Rocky est un boxeur de seconde zone habitant un quartier pauvre de Philadelphie. Pas de famille, peu d’amis, un destin gâché, Rocky semble incarner l’échec, loin des standards américains de réussite. A travers le film, Rocky va pourtant essayer de rattraper le temps perdu et va tout mettre en œuvre pour saisir la dernière chance qu’on lui offrira dans sa carrière, affronter le champion du monde de boxe, Apollo Creed.

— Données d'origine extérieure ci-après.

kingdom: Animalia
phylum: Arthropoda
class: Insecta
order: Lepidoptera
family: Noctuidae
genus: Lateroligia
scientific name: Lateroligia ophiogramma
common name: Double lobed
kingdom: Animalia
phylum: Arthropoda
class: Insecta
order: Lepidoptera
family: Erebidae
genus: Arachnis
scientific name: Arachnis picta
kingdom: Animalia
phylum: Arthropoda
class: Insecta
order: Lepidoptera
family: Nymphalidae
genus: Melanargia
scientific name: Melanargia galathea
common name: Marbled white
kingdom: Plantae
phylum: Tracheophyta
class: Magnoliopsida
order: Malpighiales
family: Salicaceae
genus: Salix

Mais Rocky, ce n’est pas qu’un film de boxe, bien au contraire. Le film raconte le combat d’un homme, pas contre les autres, mais plutôt contre son propre destin. Contrairement aux autres boxers, il ne se bat pas pour la gloire ou la richesse, mais plutôt pour prendre sa revanche sur une vie qui ne lui a pas fait de cadeaux.

Se battre pour la gloire ou se battre pour soi

Tout le film s’articule autour du combat qui oppose Apollo et Rocky. Et, ce qui les oppose, au-delà de leur situation, un champion du monde au sommet de sa carrière et un petit boxeur de banlieue, c’est ce qui les anime. Creed ne boxe pas pour des raisons nobles, il se désintéresse complètement de ses adversaires, se laisse guider par son manager. Il incarne tout ce qu’il y a de plus superficiel dans la réussite telle qu’elle est imaginée selon l’idéal du rêve américain : richesse ostentatoire, notoriété, mépris. Tout est caricatural dans la représentation d’Apollo : sa tenue aux couleurs des Etats-Unis, son entrée sur le ring, son discours. Même son nom, l’élève au rang d’un véritable dieu, le dieu le plus beau et le plus honoré dans la mythologie grecque : Apollon.

A l’inverse, Rocky est plutôt pathétique, il a souvent échoué. C’est un immigré italien que tout le monde rabaisse : ses adversaires, et même son entraîneur, qui dès le début du film s’adresse à lui avec violence pour lui rappeler qu’il aurait pu accomplir de grandes choses, mais qu’il n’a jamais exploité son talent et qu’il mène aujourd’hui une existence misérable. C’est pourtant Rocky qui incarne les valeurs américaines telle que le mérite et la combativité à travers tout le film, contrairement à Apollo.

Une autobiographie ?

En plus de la manière dont il est représenté, ce qui rend le personnage de Rocky aussi touchant, c’est le fait que Stallone l’ait écrit en s’inspirant grandement de son propre vécu. Tout comme Stallone dont les débuts de carrière étaient plus que modestes, Rocky a vécu dans la misère, contraint d’accepter des jobs minables pour s’en sortir. Dans le film, il travaille pour le compte d’un usurier véreux pour arrondir ses fins de mois. Il finit par quitter ce travail alors que son employeur lui demande de casser les doigts d’un de ses clients pour qu’il le rembourse.

En fait, Rocky est avant tout un personnage très humain, très authentique et finalement peu violent. Bien qu’il ne soit pas exemplaire, que ce soit dans son mode de vie, sa façon de parler, les gens qu’il fréquente (des alcooliques, des délinquants), Rocky est un personnage droit, avec de vraies valeurs. On perçoit ses qualités humaines d’abord dans son rapport aux autres, que ce soit à Adrian, Polly ou à Mickey son coach. A travers son interprétation de Rocky, Stallone est bien loin de l’image caricaturale qu’on a de lui, dont la filmographie laisse surtout apparaître des films d’action un peu brutaux. Ici, il interprète brillamment un personnage maladroit, sensible et désabusé.

Rocky est un film touchant, avec une ambiance très particulière qui peut faire penser à ce que l’on retrouve dans taxi driver. Tous deux sortis en 1976, ces films mettent en scène une vision assez obscure des villes américaines. On y retrouve beaucoup de plans de nuit dans lesquels on rencontre des personnages peu fréquentables, des immeubles délabrés… En tout cas, que vous l’ayez déjà vu ou non, vous trouverez toujours quelque chose à tirer de ce film.